Yes I made my first Macintosh purchase about a month now. It has been difficult to get the brain to learn new things. But the Mac OS X 10.4.8 is great. Its easy. I do not need the manual to learn this thing. I agree with most of the comments here. Reasonable they are. And reasonable they are in saying that the Mac is nothing superior etc.. or that Microsoft is not really worthless. It stands to reason that Microsoft cannot be totally useless or Gates is doing nothing right. The figures say otherwise.

What sold me on the Mac is its architecture (it boots up superfast... no underlying DOS-like program to first load), its originality (unlike Vista, the Tiger and Leopard OSs are original), its functionality (built in microphone, firewire, isight, no cd tray, battery level indicator when laptop is off, magnetic power cord).

Hey, I better stop. I am sure you are all thinking that I rehearsed this, but no: it came spilling out like spaghetti. Windows copies the Mac and call me a fool but I think innovation ought to be rewarded.

Finally, if not for everything else, my Lisa is original. And I need not worry about viruses or spyware. Sure, right the commentors are that you need worry only if visit 'certain websites' etc.. But let us wake up. When I plug in my thumbdrive or floppy in another person's PC or my brother's PC and I absent mindedly plug it into my PC, what about then? What about when my antivirus subscription expires or if I forget to upgrade it? Then what about the valid argument that we need not worry about all the 100,000 odd viruses out there for the Windows PC: we only need to be concerned with the latest, say, 10,000? I have no time for this.

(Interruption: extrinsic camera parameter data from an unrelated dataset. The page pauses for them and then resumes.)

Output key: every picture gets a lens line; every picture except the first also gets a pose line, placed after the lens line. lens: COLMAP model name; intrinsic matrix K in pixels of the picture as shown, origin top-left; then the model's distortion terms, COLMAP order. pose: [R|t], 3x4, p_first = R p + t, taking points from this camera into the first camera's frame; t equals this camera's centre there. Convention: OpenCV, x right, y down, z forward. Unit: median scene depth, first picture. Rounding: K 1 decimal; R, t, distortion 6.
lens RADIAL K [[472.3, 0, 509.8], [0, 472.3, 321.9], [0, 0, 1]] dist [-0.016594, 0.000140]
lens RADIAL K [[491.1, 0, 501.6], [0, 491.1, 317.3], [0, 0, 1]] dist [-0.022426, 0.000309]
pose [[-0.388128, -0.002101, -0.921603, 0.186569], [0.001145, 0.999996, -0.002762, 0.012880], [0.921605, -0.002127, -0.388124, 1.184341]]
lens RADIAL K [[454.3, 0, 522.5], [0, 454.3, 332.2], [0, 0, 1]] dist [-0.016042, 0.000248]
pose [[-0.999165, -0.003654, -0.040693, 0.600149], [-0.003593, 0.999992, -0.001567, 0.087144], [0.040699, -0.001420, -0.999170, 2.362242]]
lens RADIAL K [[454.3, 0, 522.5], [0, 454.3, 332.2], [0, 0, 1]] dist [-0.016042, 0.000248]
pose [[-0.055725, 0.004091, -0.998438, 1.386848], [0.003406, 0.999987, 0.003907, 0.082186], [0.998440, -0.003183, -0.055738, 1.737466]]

Then, what about that latest microprocessor I purchase for my IBM compatible. Will it spend a lot of its energy (and memory) scanning for spyware and viruses? It really reminds me of the PALM and WINDOWS CE battle: Windows CE is a truck: it requires large storage spaces and engine capacities. Same thing for the Windows PC.

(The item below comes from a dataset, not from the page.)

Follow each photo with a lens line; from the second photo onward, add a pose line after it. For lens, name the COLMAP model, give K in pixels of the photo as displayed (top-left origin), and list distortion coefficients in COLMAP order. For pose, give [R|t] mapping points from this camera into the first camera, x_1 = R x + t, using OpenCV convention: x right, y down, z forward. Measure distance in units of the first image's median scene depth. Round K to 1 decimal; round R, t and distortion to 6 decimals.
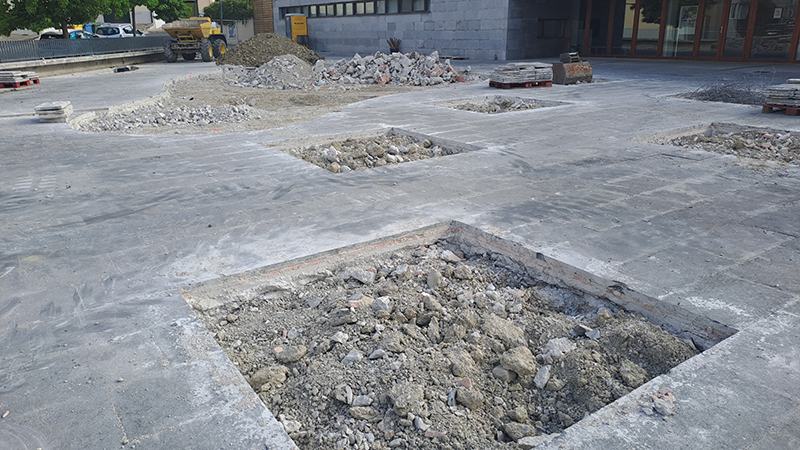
lens RADIAL K [[577.8, 0, 394.5], [0, 577.8, 217.4], [0, 0, 1]] dist [0.069615, -0.059026]
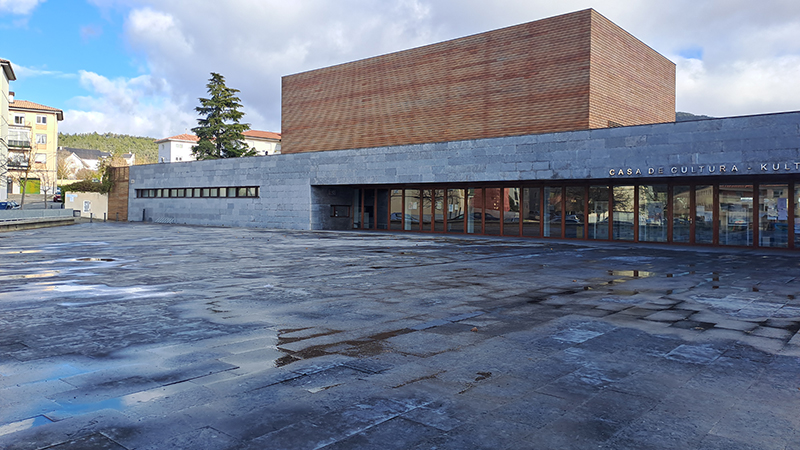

Let us awaken to the fact that this has consequences in so far as processor speeds and memory is concerned. A sacrifice is made. I don't have this problem with my PALM or my MAC. And I luv 'em both, silly sod that I am.

Years ago, a tv movie called the Pirates of silicon valley detailed how steve jobs stole quickdraw from hewlett packard and them microsoft stole as much of the mac interface as they could.

at the end of the movie steve jobs says (to microsoft steve whatshisname) Our stuff is better. Microsoft reply? It doesn't matter.

Hmm Maybe it does.

I haven't got a mac yet, but will at the end of this year. I have been a PC user for all of my life and have decied to make the switch for a few reasons...

1. I recently got an iPod for Christmas. Liked and decided to check out other Apple products
2. Sometimes go into an Apple store and love the style of Mac's
3. Like the 'Get a Mac' ad's
4. My friends all have one and get positive comment from them

I recently joined the military. When I was doing all of those push-ups, what kept my mind occupied was dreaming about how I was going to spend some of my sign on bonus. I was going to get a decent car, and a top notch computer. Something in a laptop. Something reliable. I did all my research. I asked around. And I went with Mac. They are just better, period. They have a lot of really good innovations. They are friendly. What sold it was the fact that they can now run Windows as a 2nd OS. I figured I couldn't go wrong. If I didn't like the OSX, then I could have a really good looking Windows machine. After about 10 minutes of using the thing, I was hesitant to install Windows. But I needed it for work. What surprised me was the fact that she ran Vista better than my dad's Vista machine! That's why I'm always shocked to hear so many people so eager to bad mouth Apple. I powered on my old Dell last night to check for updates and waited, and waited, and waited....made some coffee. And waited.....Why does it take so damn long for a Windows machine to boot up?! The Mac cold boots in about 30-45 second. I guess my biggest gripe is this: If you don't want to buy Mac, then don't. This is a free country. You can buy whatever you want. I reccomend that you try a Mac first though. Just go to any Apple store and a specialist will help you. But please stop bad mouthing these elegant machines. If you don't like Mac OS, Fine! Just have a point before you say how much you hate them!